Tulungagung, Jatim (ANTARA) - Pemerintah Kabupaten Tulungagung, Jawa Timur, melakukan pendampingan intensif dan proses deradikalisasi terhadap seorang pelajar kelas V sekolah dasar yang terpapar radikalisme jaringan teroris internasional melalui media sosial.
Kepala Dinas Keluarga Berencana Pemberdayaan Perempuan dan Perlindungan Anak (KBPPPA) Tulungagung Kasil Rokhmad mengatakan penanganan dilakukan secara terpadu bersama aparat keamanan dan lembaga terkait setelah kasus tersebut terdeteksi melalui pemantauan siber.
"Anak ini terpapar dari aktivitas media sosial. Saat ini sudah menjalani pendampingan dan deradikalisasi, dan perkembangannya cukup positif," kata Kasil di Tulungagung, Selasa.
Kasil menjelaskan paparan radikalisme bermula dari kebiasaan korban mengunggah konten bernuansa kekerasan di akun TikTok.
Aktivitas itu kemudian menarik perhatian jaringan teroris internasional yang mengajak korban bergabung ke sejumlah grup WhatsApp. Dalam grup tersebut, korban mendapat paparan ajakan kekerasan secara berulang.
Total terdapat lima grup WhatsApp yang diikuti korban sebelum aktivitas tersebut terdeteksi oleh Tim Densus 88 Antiteror dan Badan Nasional Penanggulangan Terorisme (BNPT).
"Karena kemampuan bahasa Inggris-nya cukup baik, anak ini dengan cepat menyerap konten yang disebarkan jaringan tersebut," ujarnya.

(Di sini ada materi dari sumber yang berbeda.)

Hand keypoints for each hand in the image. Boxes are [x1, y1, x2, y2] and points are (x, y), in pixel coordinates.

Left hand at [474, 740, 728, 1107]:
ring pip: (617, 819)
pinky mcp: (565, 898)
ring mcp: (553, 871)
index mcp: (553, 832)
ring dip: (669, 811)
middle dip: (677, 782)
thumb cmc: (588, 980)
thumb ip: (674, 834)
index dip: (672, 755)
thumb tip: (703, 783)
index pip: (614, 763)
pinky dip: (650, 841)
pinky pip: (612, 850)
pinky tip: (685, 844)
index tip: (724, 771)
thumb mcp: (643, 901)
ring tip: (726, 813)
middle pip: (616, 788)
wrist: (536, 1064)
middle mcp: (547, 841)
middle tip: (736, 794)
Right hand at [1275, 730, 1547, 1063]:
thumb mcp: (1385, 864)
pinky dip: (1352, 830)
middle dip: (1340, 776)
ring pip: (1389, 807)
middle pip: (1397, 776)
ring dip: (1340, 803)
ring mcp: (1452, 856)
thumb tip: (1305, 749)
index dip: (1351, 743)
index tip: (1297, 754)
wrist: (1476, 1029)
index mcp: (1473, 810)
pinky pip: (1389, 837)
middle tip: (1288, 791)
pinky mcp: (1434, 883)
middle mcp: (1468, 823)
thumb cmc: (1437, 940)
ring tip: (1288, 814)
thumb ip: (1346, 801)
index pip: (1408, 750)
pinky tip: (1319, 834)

Setelah terdeteksi, aparat melakukan intervensi dini dengan pendekatan perlindungan anak. Pemkab Tulungagung kemudian memberikan pendampingan psikososial, edukasi kebangsaan, serta penguatan peran keluarga dalam proses deradikalisasi.

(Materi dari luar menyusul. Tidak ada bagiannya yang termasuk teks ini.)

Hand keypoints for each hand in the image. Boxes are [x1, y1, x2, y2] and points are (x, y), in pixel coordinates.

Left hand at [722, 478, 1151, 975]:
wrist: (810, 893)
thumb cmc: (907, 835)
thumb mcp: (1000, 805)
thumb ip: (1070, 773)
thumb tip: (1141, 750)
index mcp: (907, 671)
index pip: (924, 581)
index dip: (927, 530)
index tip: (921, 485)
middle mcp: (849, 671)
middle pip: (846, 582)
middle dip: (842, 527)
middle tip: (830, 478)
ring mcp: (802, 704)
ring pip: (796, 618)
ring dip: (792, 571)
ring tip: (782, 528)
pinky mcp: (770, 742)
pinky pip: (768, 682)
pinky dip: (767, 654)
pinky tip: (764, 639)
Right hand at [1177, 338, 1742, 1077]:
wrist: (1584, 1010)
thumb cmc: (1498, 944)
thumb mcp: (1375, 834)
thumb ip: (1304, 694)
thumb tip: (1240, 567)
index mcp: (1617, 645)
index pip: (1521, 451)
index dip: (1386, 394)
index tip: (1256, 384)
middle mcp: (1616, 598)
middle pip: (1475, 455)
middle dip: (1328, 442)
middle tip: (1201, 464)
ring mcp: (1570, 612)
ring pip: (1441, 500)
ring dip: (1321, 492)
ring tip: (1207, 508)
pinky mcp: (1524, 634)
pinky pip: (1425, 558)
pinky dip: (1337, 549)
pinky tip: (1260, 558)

Menurut Kasil, pendampingan telah berjalan sekitar satu bulan dan menunjukkan hasil positif dengan dukungan penuh dari orang tua korban.

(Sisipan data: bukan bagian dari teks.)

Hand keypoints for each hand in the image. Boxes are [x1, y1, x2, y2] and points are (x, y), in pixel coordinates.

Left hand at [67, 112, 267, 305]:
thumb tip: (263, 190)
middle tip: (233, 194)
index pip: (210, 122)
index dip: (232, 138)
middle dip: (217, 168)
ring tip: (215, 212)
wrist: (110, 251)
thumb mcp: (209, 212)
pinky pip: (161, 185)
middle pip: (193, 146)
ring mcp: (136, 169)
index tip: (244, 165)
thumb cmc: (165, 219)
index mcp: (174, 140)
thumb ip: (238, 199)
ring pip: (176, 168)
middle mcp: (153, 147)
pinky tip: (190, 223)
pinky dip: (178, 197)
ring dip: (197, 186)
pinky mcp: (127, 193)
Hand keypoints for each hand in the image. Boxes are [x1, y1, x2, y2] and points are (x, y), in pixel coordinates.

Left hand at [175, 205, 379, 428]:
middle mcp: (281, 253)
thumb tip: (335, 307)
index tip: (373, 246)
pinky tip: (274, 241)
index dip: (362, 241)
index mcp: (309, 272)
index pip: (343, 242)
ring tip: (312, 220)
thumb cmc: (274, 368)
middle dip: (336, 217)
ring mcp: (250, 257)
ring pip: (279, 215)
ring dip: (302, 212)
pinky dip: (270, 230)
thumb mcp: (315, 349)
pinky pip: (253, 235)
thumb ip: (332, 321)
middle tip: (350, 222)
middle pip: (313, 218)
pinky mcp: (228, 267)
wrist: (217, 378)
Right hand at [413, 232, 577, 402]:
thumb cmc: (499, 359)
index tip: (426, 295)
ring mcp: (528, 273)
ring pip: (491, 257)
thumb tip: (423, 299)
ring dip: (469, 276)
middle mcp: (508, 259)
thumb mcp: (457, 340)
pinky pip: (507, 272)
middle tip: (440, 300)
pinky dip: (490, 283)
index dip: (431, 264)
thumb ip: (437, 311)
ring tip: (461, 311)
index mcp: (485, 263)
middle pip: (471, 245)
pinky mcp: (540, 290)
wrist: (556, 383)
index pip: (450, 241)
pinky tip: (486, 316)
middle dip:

Proses tersebut dilakukan tanpa pendekatan represif, mengedepankan pemulihan dan perlindungan hak anak.
Selain kasus pelajar SD tersebut, KBPPPA juga mencatat adanya satu pelajar tingkat SMA ber-KTP Tulungagung yang terpapar paham serupa, namun bersekolah di luar daerah dan saat ini juga menjalani proses deradikalisasi oleh pihak terkait.
"Kami mengimbau orang tua agar lebih aktif mengawasi aktivitas digital anak. Pengawasan dan komunikasi keluarga menjadi kunci pencegahan paparan radikalisme sejak dini," kata Kasil.